E’ mancata una seria comunicazione del rischio, dicendo con sincerità che mancavano conoscenza perfette. Le autorità politiche inizialmente hanno sottovalutato quanto stava accadendo, poi si sono lasciate prendere dalla paura. Un’altra pandemia è sempre in agguato. Speriamo che si faccia tesoro delle cose vissute e degli errori compiuti. Io ricordo che all’epoca ero in Francia dove pensavano che la pandemia fosse scoppiata in Italia per lo scarso valore della sanità italiana. Dopo soli otto giorni il Covid è arrivato anche da loro.
Trovi che ci sia sfiducia nella scienza?
In Italia c’è una forte diffidenza nella scienza, secondo il modello di Benedetto Croce che non la considerava come parte della cultura ma solo per i suoi semplici aspetti tecnici. L’ho sostenuto anche come attore. Nel film Elena e il pappagallo, interpretando il ruolo del matematico pazzo recitavo la battuta da me scritta: “Benedetto Croce è una merdaccia”.
Sei un anti-umanista?
Tutt’altro. Possiedo 3500 libri e ho dovuto cambiare casa per fare loro spazio. Penso che l’amore per la letteratura e le discipline umanistiche non è mutuamente esclusivo con quello per la scienza.

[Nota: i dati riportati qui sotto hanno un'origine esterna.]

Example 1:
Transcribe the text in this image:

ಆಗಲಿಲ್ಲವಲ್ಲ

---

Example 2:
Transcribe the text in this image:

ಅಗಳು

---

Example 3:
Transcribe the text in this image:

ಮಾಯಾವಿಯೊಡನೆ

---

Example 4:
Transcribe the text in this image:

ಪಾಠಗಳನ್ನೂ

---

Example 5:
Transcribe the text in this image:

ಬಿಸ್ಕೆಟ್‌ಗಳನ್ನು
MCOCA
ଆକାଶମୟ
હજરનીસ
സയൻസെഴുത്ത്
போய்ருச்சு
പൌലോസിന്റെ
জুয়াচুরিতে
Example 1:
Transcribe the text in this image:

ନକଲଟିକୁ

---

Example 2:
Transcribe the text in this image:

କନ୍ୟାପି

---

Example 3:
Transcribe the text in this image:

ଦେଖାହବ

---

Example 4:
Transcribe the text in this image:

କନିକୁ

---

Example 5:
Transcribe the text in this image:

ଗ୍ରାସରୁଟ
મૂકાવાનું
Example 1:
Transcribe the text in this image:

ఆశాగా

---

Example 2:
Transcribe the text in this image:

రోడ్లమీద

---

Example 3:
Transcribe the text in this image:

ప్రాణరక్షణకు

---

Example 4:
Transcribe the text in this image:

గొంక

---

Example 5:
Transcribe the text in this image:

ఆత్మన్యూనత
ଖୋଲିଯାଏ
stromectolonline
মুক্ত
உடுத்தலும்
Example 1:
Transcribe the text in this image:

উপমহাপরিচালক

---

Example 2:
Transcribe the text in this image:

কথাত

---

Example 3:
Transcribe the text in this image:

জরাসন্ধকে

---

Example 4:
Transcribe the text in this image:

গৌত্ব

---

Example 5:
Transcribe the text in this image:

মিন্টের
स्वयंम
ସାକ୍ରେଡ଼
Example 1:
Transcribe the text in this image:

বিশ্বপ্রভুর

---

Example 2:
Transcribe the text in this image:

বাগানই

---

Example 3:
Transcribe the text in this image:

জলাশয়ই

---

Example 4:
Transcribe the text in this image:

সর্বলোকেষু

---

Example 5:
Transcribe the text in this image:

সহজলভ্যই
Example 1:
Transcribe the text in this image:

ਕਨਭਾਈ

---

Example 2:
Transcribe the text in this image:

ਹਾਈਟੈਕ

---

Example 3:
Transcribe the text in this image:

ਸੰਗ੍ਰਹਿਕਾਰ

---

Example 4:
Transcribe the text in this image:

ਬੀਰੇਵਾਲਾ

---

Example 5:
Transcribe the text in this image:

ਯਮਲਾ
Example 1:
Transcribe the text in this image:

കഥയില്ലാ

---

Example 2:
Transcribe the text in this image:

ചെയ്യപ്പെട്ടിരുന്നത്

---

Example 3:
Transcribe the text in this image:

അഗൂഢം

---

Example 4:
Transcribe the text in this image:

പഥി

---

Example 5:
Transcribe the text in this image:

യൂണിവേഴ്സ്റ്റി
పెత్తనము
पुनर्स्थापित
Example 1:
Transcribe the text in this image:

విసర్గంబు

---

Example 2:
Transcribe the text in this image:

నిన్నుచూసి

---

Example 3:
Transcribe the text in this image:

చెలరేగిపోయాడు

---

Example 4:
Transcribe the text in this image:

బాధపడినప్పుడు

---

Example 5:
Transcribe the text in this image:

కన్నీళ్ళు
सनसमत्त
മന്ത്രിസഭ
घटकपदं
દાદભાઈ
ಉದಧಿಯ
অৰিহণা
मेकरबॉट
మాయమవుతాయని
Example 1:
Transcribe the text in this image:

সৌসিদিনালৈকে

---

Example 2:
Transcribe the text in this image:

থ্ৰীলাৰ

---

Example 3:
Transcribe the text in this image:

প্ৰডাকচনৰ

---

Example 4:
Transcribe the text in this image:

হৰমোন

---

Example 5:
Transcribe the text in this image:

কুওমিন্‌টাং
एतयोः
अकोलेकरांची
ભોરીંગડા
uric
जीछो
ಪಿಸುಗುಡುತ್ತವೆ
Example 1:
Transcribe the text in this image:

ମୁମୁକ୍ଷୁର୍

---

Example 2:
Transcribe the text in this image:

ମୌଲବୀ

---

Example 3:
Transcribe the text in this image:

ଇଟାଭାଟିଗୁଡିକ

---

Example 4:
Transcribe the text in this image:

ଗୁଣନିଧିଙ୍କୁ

Come mai la gente crede sempre meno ai vaccini?
I meccanismi del comportamento umano sono difficili da comprendere perché sono influenzati non solo dai dati oggettivi ma anche da altri fattori come le fake news ed i convincimenti personali. E’un enorme problema sopratutto quando da una opposizione classica gli anti-vaccinisti sono passati ad opporre obiezioni pseudo-razionali. E’ come la sindrome dell’allenatore di calcio, per cui tutti si sentono in grado di dirigere la Nazionale non avendo alcuna esperienza di pallone.